Dari iuran dari semua anggota yang diterapkan dalam bentuuk saham dikelola dalam pengguliran ekonomi masyarakat tanpa mengedapankan keuantungan yang diperoleh. Dua contoh lembaga pada era tempo dulu dan sekarang ini berorientasi pada keuntungan, namun kerja-kerja yang dilakukan semata-mata untuk kesejahteraan masyarkat. Harus diakui memang, karakter organisasi yang lahir pada masa kolonialisme dengan masa kemerdekaan memang berbeda, namun kesamaannya adalah spirit bekerja untuk masyarakat tetap ada.Penerapan pemberdayaan masyarakat paling banyak digunakan dari sektor ekonomi, terlebih untuk pengetasan kemiskinan.
Ini telah dibuktikan pada Program Nasional Pemberdayaan Masyarakat Mandiri Perdesaan (PNPM-MPd) Coba kita amati secara seksama, bagi desa yang mengusulkan pembangunan infrastruktur harus melakukan perankingan (beradu argumen) untuk mendapatkan jatah program melalui Musyawarah Antar Desa (MAD) perankingan. Beda dengan pengajuan kelompok Simpan Pinjam Khusus Perempuan (SPP), tanpa harus melakukan tahapan-tahapan yang alot, kelompok pengusul akan secara otomatis mendapatkan jatah dari dana dari PNPM.
Ini merupakan wujud pemberdayaan masyarakat dibidang pengentasan kemiskinan. Bagaimana masyarakat berdaya untuk berusaha dengan diberi bantuan modal melalui PNPM. Dalam kontek SPP sangatlah jelas, pemberdayaan dari sisi pembangunan manusia dan dari sisi pembangunan ekonomi. Akan tetapi, banyak kalangan yang memainkan peran dalam pemberdayaan ini. Tidak sedikit kegagalan pemberdayaan ini, mungkin karena tidak tepatnya pemberian permodalan kepada kelompok, tidak diterapkannya pemberdayaan kepada kelompok, atau yang lainnya.

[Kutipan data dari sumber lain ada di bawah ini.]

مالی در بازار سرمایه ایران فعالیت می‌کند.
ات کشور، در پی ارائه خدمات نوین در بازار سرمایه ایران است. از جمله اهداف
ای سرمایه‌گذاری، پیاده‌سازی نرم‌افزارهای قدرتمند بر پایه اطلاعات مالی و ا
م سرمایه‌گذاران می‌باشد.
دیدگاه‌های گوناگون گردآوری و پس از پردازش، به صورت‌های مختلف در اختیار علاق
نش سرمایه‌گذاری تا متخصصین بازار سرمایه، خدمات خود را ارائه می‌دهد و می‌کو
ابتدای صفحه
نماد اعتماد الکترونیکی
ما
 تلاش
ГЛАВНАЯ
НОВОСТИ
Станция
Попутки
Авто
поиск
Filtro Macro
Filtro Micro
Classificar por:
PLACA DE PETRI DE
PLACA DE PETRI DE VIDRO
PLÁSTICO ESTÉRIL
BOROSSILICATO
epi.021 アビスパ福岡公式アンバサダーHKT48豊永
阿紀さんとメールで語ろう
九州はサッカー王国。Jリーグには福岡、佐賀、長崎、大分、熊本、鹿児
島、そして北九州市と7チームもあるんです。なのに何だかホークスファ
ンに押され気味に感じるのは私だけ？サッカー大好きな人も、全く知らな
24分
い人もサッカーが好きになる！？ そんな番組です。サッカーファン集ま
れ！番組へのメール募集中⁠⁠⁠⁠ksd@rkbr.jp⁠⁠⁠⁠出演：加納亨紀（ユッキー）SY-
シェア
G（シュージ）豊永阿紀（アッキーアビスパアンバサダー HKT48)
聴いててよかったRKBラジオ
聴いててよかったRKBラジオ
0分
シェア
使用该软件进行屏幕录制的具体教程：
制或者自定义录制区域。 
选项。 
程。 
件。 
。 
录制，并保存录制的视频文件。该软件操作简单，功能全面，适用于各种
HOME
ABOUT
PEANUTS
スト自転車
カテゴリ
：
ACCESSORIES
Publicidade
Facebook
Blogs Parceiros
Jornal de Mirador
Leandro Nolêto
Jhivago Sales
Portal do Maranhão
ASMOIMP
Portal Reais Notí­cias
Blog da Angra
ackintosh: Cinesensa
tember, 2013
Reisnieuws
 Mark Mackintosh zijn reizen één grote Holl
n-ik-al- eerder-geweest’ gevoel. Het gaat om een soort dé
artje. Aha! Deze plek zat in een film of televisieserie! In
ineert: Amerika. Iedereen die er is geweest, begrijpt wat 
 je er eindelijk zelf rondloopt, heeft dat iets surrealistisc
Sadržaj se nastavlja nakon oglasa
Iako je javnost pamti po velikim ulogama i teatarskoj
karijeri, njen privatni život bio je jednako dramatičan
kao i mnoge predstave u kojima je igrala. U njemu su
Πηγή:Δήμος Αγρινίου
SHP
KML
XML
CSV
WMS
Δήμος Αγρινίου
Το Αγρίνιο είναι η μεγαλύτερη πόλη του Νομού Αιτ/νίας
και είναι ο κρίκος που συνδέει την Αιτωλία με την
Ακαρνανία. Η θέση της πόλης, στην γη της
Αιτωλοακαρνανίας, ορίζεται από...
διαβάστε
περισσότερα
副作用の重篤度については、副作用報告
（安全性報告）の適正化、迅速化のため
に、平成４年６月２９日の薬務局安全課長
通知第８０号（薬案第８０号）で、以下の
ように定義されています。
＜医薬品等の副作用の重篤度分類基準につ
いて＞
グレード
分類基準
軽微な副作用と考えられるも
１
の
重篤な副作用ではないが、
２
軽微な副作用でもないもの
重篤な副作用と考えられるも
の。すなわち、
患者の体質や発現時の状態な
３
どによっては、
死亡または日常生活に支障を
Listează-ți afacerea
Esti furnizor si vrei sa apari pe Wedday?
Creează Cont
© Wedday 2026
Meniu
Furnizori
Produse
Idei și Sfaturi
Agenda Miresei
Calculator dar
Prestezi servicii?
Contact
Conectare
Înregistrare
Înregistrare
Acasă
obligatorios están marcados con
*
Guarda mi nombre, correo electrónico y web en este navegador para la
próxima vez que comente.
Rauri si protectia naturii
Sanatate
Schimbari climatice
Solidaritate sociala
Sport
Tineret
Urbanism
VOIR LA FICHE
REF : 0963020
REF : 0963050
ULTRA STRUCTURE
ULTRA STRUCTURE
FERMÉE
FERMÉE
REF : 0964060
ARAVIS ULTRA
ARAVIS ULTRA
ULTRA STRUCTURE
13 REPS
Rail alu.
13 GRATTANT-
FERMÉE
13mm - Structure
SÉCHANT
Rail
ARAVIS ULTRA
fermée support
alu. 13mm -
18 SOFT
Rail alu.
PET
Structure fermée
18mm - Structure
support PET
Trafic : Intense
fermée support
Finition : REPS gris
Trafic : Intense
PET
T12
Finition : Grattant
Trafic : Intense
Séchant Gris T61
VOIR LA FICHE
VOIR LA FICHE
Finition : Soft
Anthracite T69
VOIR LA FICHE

Sehingga kesuksesan yang diharapkan oleh PNPM hanya sebagai isapan jempol semata.
Bisa kita simpulkan
pemberdayaan masyarakat memiliki tiga sisi yaitu penyadaran, pembangunan kapasitas, dan pendayaan. Pada sisi pertama, penyadaran, target masyarakat diberikan pemahaman-pemahan tentang hak-hak yang seharusya dimiliki. Kegiatan yang dapat dilakukan pada tahapan ini adalah memberikan pengetahuan yang bersifat kognisi, kepercayaan, dan penyembuhan. Sisi kedua adalah peningkatan kapasitas atau memberikan kemampuan. Peningkatan kapasitas terdiri dari tiga jenis yaitu manusia, organisasi, dan sistem nilai. Sisi terakhir adalah pendayaan. Memberikan daya, kekuasaan, otoritas, atau peluang.